Without the hashes, the 8 GB of metadata would be a little under 3 GB. In my
opinion, that doesn't matter much, but I tend to ignore that some people just
don't have the resources to spare. But a difference of 5 GB for a year? One
question you can ask, is "is your data worth the investment of a bit of HD
space". In my opinion, this can be standard behaviour, not available under an
option.

Disadvantages of options, is that it is possible to forget to supply one or two
sometimes. I do my backups from scripts, but what if someone does not? What will
happen if you forget --store-checksums? Will you have an archive with files of
which some are checksummed and some are not? Or will rdiff-backup simply enable
checksums if you're backing up to an archive which already has them?
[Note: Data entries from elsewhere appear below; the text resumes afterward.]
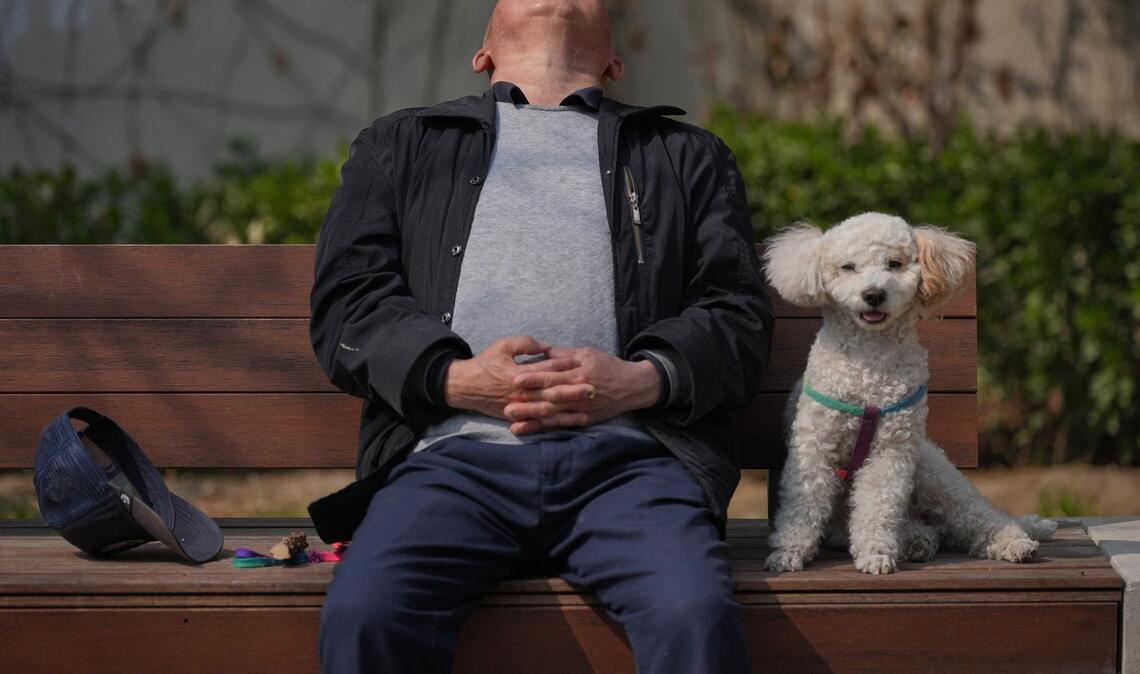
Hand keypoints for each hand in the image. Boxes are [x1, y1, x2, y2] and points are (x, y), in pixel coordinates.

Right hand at [444, 336, 579, 419]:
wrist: (464, 386)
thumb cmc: (484, 364)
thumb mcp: (502, 346)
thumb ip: (525, 343)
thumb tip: (547, 347)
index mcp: (518, 373)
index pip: (546, 369)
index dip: (564, 367)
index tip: (582, 364)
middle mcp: (521, 392)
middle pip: (551, 391)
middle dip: (573, 390)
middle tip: (594, 387)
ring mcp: (520, 406)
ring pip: (549, 408)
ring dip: (570, 408)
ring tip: (589, 405)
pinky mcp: (519, 415)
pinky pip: (542, 421)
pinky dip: (558, 422)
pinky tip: (574, 421)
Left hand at [504, 347, 659, 434]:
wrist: (633, 386)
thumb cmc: (609, 366)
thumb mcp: (588, 353)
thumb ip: (565, 354)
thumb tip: (544, 351)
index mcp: (578, 373)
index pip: (552, 375)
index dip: (534, 378)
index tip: (515, 378)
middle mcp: (578, 393)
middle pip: (550, 398)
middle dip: (528, 402)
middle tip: (506, 405)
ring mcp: (581, 409)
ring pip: (553, 415)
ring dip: (532, 419)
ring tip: (513, 422)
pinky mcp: (584, 420)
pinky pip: (561, 425)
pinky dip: (544, 428)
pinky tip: (529, 429)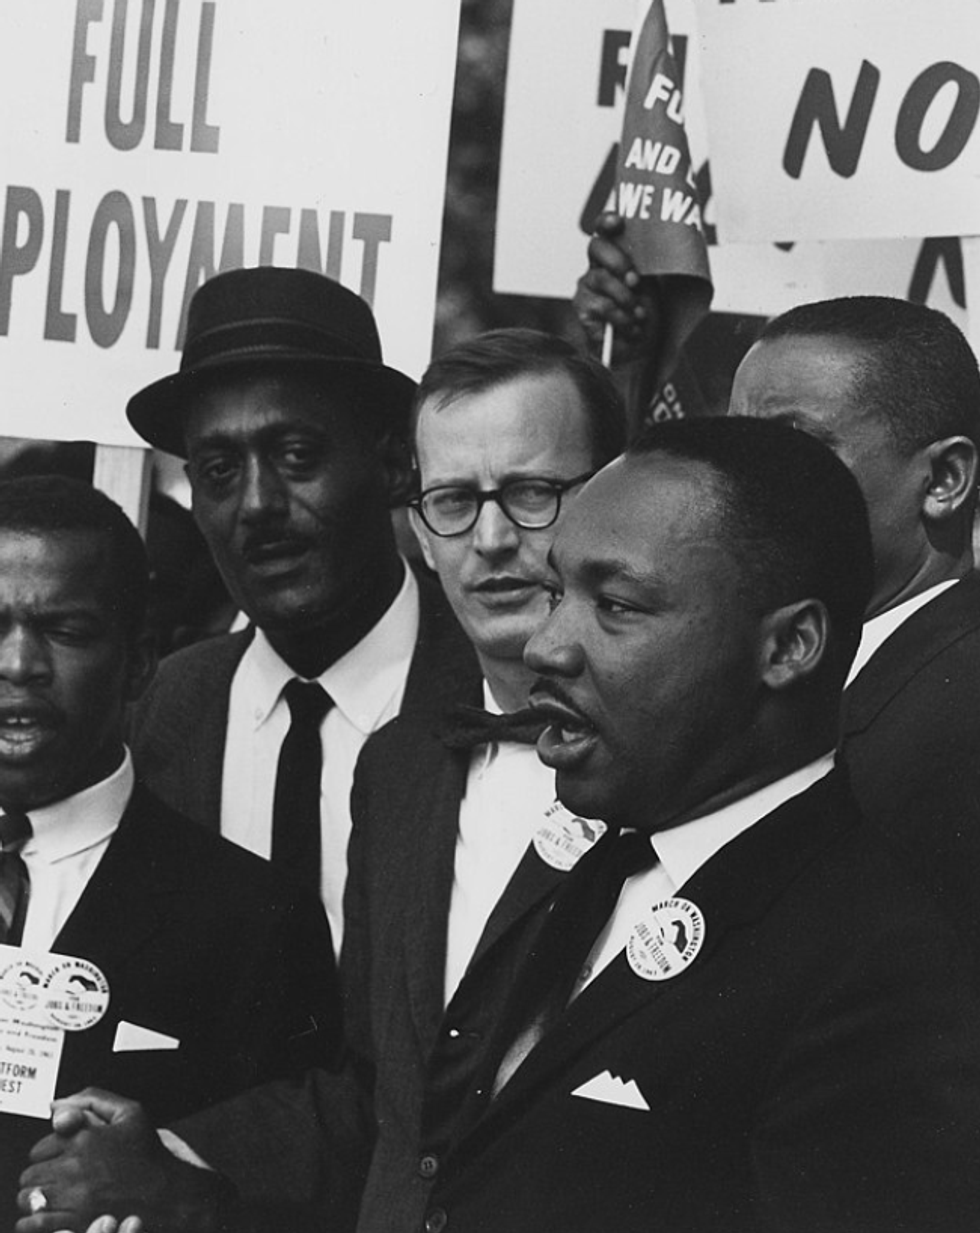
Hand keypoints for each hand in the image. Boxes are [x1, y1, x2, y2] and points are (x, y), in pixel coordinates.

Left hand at [16, 1089, 234, 1232]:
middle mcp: (75, 1166)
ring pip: (30, 1198)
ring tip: (55, 1198)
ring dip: (37, 1199)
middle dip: (41, 1177)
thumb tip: (55, 1106)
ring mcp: (74, 1196)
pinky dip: (36, 1220)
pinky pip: (35, 1222)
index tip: (62, 1159)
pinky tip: (53, 1215)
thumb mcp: (130, 1112)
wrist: (168, 1193)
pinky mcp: (75, 1222)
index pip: (40, 1148)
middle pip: (31, 1174)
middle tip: (59, 1180)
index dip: (50, 1154)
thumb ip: (91, 1099)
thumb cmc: (149, 1154)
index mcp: (85, 1137)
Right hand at [573, 212, 661, 364]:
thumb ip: (650, 266)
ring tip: (639, 314)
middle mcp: (594, 270)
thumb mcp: (653, 287)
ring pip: (602, 279)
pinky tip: (631, 327)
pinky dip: (622, 319)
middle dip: (618, 260)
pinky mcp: (583, 312)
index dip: (606, 222)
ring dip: (626, 297)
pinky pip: (603, 307)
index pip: (603, 232)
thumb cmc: (646, 315)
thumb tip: (664, 247)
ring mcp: (585, 290)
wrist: (639, 351)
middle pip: (596, 248)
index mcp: (612, 259)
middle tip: (635, 281)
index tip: (618, 222)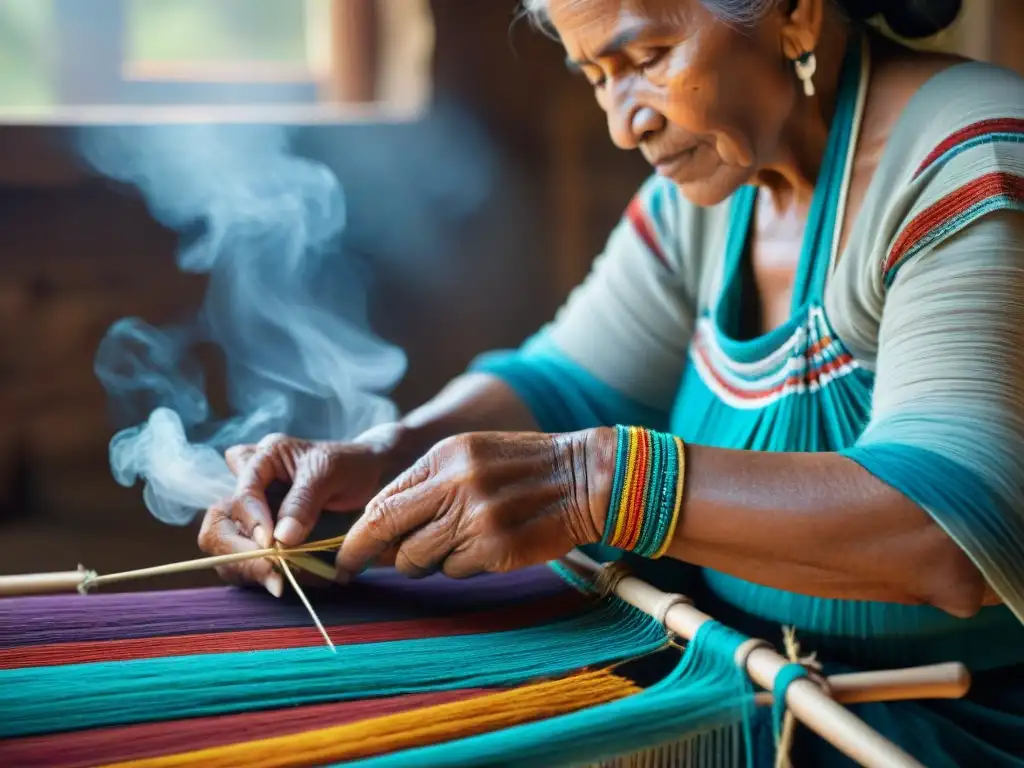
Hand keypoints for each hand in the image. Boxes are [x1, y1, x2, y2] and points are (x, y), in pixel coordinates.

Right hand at [197, 424, 402, 594]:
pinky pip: (247, 564)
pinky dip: (264, 577)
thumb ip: (304, 501)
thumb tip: (281, 539)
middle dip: (240, 553)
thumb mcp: (330, 473)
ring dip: (253, 571)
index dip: (252, 521)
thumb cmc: (350, 466)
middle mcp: (248, 486)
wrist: (371, 478)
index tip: (271, 545)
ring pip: (226, 550)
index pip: (241, 493)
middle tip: (273, 575)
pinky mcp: (260, 540)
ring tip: (289, 582)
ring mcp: (252, 515)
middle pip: (218, 524)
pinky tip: (291, 582)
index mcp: (262, 459)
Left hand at [336, 429, 611, 579]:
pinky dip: (461, 566)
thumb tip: (380, 524)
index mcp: (445, 456)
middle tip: (354, 568)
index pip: (383, 499)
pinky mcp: (496, 548)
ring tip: (452, 546)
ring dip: (423, 561)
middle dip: (365, 554)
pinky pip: (454, 571)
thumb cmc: (525, 467)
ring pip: (418, 558)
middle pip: (387, 529)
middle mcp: (455, 484)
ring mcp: (475, 518)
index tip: (345, 552)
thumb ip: (428, 483)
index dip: (359, 532)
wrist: (586, 477)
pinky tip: (485, 548)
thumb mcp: (472, 454)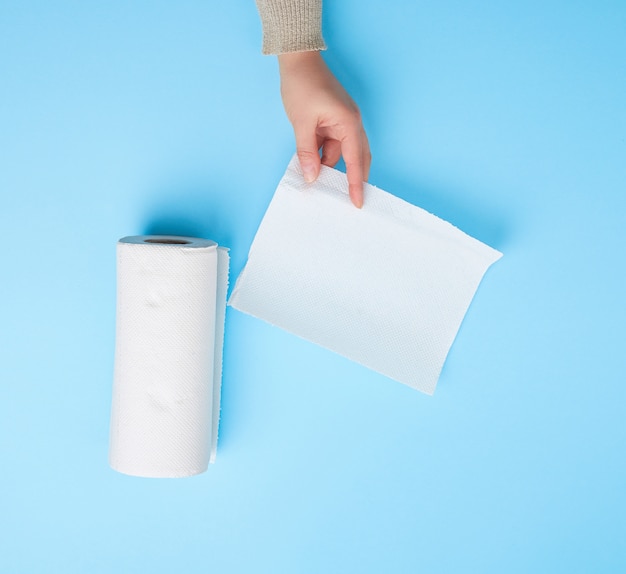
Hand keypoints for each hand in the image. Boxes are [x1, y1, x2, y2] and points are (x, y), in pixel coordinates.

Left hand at [278, 51, 370, 207]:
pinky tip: (312, 164)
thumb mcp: (302, 123)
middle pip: (357, 158)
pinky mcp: (333, 121)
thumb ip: (307, 152)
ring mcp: (343, 122)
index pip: (355, 161)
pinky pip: (332, 144)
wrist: (298, 60)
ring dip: (329, 166)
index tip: (358, 203)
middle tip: (348, 201)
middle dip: (352, 179)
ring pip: (341, 153)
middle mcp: (351, 124)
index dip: (355, 184)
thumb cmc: (302, 86)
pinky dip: (323, 155)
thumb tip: (311, 176)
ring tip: (316, 182)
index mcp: (349, 123)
In the end, my opinion is this: either make it standard behaviour, or when
enabling it with an option, make sure when enabled for the first backup,
subsequent backups have it enabled implictly. Or, when first disabled and then
sometime later enabled, keep it enabled for subsequent backups as well.

Perhaps these issues justify just having it enabled all the time.

BTW, what is your plan what will happen when one upgrades to an rdiff-backup
version which enables checksums? Will an archive be backwards compatible with
older versions?

Ben Escoto wrote:
Another problem is that we would have to rewrite the mirror_metadata
file each time. If there was a bug in rdiff-backup or a disk
corruption, and the main file was lost, we would lose all the metadata
information. I don't have any specific worry in mind here, it just
makes me uneasy.

This is a genuine concern. Remember I corrupted my external HD severly with USB
errors? That sort of thing can happen.

Just two days ago, I had a similair situation. My computer suddenly became very
unstable, probably because I did rrmod -f on a module which I couldn't get
un-used. At first I suspected my HD, so I made a backup as soon as I could. It
crashed as well. Later, when I diagnosed my disc and restarted my system, I ran
a new backup. I was very glad the failed one got rolled back.

I know you can save a temporary mirror_metadata as a working version, but if
rdiff-backup had crashed writing the temp version over the orignal one, you are
bust. Or, power can fail suddenly. Anything can happen...

Anyway, it's good to guard against the unexpected and unprobable.